Berbeda dengan perusahaan lainnya, tempatku bekerja sangat disiplin dalam menaati peraturan. Oleh karena itu, aku sudah cukup kesulitan saat memohon agar Rissa dimasukkan dalam daftar pelamar yang akan diwawancara. Tapi syukurlah satu hari ini akhirnya bisa aku lewati dengan baik. 
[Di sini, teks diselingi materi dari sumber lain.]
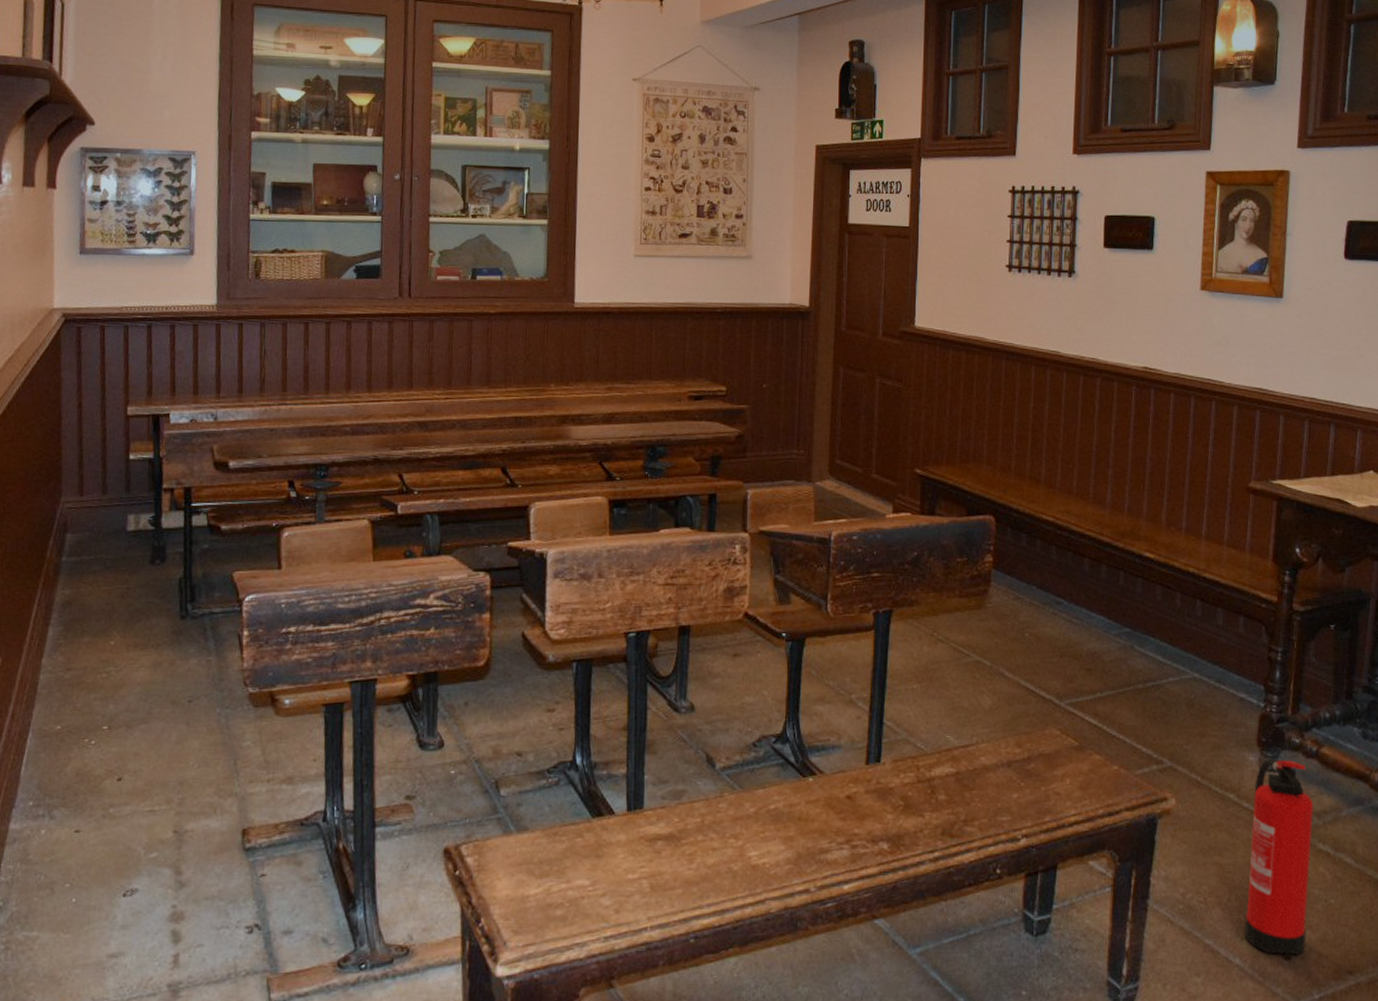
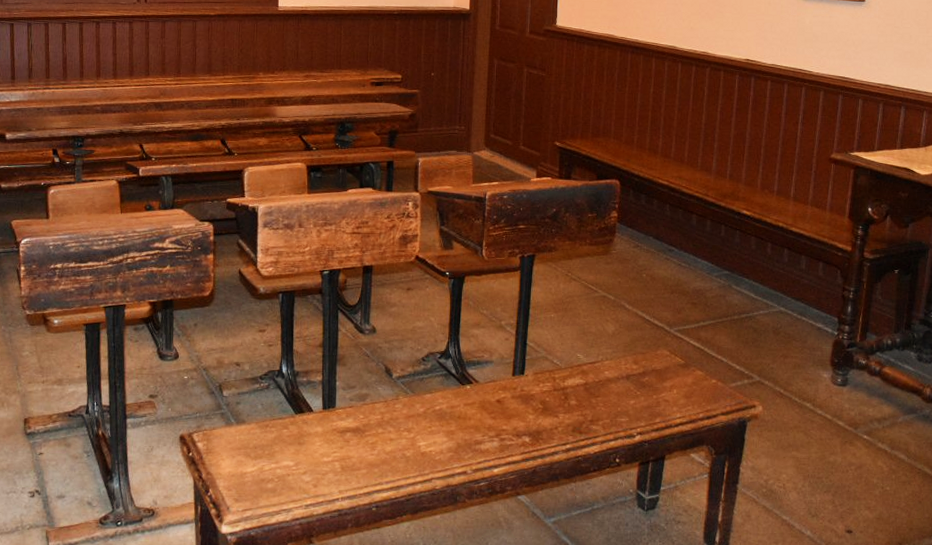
fire extinguisher: present [1244,758,1314,956] -> none [815,376,876,530]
Saat dalam perjalanan pulang, aku melihat Rissa duduk sendirian di bangku taman di pinggir kota. Aku menghentikan mobilku dan mengahampiri Rissa. “Rissa, apa yang sedang kau lakukan disini? Ayo masuk ke mobil, kita pulang,” ucapku.

Saat aku ingin menggapai tangan Rissa, ia berdiri dari tempat duduknya dan menatapku sinis. “Ini semua salah Kakak!” cetusnya. Kemudian ia melangkah pergi. 

Aku terdiam di tempatku seolah waktu sedang berhenti. Rasa perih sangat terasa di dadaku sewaktu mendengar ucapan Rissa. Namun, suara mobil yang berisik membawaku kembali kepada kenyataan. Kulihat Rissa sudah berjalan cukup jauh. Aku mengabaikan air mataku yang mulai jatuh dan berlari menyusul Rissa. 

Saat jarak kami semakin dekat, aku langsung mengulurkan tanganku dan berupaya agar tanganku bisa menggapai lengannya. 

Sewaktu tanganku hampir menyentuh lengannya, Rissa menghentikan langkahnya dan membalikkan badannya. “Jangan mengejarku!” cetus Rissa masih dengan tatapan membenci.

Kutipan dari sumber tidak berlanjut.